# 2012 Full Part Teaser - Levi Gunzberg



## CaP17A (Sep 23, 2011)

This is my good friend Levi Gunzberg snowboarding. He is crazy good and all of the footage in this edit was filmed within 3 runs on New Year's Day. The dropping date of the full part is still undecided, but here's a little teaser to get you all stoked!

LEVI. - YouTube


(feedback on the filming/editing would be much appreciated. hate on his riding too if you want)


----------



## Ryan_T (Oct 18, 2011)

Slick. 

Music selection not my favorite...but that's subjective. As for the edit, it keeps a good pace, but feels like a random collection of footage without story and sorta just ends.


----------



## CaP17A (Sep 23, 2011)

Ryan_T said:


> Slick.
> 
> Music selection not my favorite...but that's subjective. As for the edit, it keeps a good pace, but feels like a random collection of footage without story and sorta just ends.

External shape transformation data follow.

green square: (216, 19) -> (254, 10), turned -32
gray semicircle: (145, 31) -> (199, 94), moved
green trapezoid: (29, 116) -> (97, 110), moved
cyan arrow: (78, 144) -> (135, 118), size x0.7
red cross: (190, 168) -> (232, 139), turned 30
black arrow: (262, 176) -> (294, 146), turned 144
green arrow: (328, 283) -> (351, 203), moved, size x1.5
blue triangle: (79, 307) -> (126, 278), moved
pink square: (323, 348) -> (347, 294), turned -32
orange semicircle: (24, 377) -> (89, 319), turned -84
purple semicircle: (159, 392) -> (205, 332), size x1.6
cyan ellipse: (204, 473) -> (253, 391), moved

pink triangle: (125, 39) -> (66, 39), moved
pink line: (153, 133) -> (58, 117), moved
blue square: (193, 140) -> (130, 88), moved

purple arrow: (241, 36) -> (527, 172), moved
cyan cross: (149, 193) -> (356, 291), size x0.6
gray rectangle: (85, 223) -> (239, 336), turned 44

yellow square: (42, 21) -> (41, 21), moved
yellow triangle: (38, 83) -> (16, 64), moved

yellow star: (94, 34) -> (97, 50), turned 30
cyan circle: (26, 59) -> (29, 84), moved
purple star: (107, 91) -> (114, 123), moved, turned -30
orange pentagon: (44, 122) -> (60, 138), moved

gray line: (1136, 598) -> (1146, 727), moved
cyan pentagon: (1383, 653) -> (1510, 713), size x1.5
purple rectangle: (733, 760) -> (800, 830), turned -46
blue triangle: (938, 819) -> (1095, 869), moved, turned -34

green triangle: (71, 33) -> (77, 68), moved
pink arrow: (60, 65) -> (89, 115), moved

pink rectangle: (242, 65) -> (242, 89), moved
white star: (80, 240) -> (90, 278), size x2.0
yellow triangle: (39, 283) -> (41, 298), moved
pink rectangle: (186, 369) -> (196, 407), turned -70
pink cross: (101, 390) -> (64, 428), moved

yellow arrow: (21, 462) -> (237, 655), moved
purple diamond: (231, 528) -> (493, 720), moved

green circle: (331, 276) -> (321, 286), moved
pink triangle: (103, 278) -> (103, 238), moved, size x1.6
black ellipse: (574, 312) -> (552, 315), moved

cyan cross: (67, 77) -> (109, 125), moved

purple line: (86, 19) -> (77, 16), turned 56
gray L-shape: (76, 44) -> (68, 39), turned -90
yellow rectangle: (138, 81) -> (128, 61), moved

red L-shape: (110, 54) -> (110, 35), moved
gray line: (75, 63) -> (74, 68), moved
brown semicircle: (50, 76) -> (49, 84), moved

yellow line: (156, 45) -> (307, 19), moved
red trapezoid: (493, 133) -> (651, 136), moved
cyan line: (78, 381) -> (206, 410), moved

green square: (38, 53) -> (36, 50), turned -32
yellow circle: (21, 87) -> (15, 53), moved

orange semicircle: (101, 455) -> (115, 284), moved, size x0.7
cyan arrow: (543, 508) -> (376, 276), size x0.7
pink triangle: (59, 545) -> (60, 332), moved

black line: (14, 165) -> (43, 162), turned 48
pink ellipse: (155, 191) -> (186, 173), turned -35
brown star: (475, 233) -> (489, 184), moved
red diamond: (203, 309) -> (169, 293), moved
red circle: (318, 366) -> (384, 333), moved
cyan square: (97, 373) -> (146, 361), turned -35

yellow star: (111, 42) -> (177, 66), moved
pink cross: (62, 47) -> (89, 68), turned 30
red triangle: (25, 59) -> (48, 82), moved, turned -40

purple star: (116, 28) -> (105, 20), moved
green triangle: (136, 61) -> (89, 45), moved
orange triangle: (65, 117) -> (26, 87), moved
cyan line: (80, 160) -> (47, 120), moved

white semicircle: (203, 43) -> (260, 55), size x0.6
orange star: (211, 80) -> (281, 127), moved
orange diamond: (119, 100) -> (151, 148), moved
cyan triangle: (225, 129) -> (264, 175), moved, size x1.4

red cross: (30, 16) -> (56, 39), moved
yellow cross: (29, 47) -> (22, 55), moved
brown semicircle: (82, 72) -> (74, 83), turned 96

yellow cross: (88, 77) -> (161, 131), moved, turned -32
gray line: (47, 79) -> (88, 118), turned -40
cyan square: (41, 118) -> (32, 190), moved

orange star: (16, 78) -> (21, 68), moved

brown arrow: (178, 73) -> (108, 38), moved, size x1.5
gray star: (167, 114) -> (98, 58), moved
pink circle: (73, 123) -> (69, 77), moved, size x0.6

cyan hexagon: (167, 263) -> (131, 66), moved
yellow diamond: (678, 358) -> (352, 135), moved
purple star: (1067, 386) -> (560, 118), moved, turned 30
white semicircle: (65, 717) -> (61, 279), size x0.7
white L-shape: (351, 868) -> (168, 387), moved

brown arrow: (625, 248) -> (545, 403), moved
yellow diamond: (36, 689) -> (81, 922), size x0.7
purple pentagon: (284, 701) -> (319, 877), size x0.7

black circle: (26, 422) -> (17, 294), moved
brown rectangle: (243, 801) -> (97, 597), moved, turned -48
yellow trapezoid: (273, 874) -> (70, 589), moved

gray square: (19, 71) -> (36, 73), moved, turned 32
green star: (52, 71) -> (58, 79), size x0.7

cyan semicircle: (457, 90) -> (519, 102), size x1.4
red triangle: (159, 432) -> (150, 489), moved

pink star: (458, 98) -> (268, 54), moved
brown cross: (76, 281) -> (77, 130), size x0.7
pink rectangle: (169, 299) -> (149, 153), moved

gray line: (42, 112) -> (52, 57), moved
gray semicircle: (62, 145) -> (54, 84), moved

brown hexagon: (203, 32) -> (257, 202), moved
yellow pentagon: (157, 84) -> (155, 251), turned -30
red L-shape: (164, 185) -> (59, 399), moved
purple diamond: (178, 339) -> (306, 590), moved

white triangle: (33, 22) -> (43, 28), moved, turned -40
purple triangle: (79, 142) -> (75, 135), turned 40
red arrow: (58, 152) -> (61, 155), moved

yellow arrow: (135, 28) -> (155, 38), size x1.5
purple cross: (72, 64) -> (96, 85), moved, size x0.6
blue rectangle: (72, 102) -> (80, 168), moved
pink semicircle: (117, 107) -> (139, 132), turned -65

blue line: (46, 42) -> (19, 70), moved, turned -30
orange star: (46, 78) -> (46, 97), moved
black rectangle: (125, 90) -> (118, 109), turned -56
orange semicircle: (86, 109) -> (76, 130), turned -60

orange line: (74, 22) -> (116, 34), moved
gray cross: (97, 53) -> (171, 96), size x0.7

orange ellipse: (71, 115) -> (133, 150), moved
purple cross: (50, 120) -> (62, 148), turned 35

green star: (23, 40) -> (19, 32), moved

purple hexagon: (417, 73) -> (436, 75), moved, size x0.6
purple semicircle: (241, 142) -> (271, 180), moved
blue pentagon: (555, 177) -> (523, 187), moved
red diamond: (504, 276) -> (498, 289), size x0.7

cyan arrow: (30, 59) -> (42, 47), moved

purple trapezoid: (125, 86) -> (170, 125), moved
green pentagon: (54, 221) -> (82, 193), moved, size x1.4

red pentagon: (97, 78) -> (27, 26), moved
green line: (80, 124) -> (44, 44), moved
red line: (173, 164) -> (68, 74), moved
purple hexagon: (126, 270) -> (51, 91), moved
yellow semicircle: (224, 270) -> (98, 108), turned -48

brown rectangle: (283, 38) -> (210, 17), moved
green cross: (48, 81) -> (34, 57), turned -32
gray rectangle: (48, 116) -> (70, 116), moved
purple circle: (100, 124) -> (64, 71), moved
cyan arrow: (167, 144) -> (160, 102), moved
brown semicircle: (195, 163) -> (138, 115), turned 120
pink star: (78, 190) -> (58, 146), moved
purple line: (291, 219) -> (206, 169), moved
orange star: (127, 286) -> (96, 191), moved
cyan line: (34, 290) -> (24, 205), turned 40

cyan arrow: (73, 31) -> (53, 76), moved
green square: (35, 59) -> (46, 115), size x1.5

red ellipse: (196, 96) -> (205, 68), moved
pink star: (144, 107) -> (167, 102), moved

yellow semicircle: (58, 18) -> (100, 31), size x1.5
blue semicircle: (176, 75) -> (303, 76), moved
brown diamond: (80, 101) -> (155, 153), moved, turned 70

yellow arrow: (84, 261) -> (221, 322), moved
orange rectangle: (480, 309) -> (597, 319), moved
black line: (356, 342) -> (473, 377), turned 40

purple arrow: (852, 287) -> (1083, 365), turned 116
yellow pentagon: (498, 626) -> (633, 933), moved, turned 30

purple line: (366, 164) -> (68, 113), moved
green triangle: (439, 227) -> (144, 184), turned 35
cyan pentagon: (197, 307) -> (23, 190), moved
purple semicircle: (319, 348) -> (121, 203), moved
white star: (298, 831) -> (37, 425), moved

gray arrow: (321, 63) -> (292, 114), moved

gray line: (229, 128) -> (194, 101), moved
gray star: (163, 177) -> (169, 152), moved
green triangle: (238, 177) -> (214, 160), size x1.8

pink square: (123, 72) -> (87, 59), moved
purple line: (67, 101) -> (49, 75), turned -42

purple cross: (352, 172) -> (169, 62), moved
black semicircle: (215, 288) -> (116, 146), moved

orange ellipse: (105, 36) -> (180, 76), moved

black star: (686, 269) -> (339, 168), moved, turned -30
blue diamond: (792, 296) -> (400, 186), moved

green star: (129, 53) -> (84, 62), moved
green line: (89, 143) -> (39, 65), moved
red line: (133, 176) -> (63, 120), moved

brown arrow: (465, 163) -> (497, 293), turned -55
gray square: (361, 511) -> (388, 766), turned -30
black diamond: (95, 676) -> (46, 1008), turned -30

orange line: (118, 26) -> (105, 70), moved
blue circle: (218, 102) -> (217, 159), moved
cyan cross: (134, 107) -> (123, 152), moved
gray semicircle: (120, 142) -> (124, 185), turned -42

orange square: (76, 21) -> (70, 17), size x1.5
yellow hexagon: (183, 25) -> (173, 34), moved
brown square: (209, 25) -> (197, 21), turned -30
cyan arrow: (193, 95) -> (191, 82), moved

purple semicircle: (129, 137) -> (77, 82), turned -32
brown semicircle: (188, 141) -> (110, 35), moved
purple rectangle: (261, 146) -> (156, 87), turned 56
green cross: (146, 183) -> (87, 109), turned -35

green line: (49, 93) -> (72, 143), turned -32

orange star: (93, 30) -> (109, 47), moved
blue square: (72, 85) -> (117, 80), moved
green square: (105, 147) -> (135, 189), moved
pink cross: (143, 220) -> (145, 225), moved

thanks for the input....as i said before, 3 runs worth of footage...thats not very much. Filming for the full part will give it more of a story with more filler shots and intros/outros, stuff like that. i had no real ending either, I'm terrible at that kinda stuff when it ones to editing


----------



## jyuen (Dec 16, 2007)

cool a switch back butter 540


----------



## Cr0_Reps_Smit (Jun 27, 2009)

nice, levi still killin it i see. you need to make a trip out here this winter man.


----------



## ShredLife (Feb 6, 2010)

Cr0_Reps_Smit said:


> nice, levi still killin it i see. you need to make a trip out here *this winter* man.


got any idea when that's gonna be? :dunno:


----------



## CaP17A (Sep 23, 2011)

yeah definetly cro...ill see you at nationals if i make it though


----------



## Cr0_Reps_Smit (Jun 27, 2009)

ShredLife said:


> got any idea when that's gonna be? :dunno:


ha yea, i guess i shouldve just said in the next couple months? god damn you "winter"


----------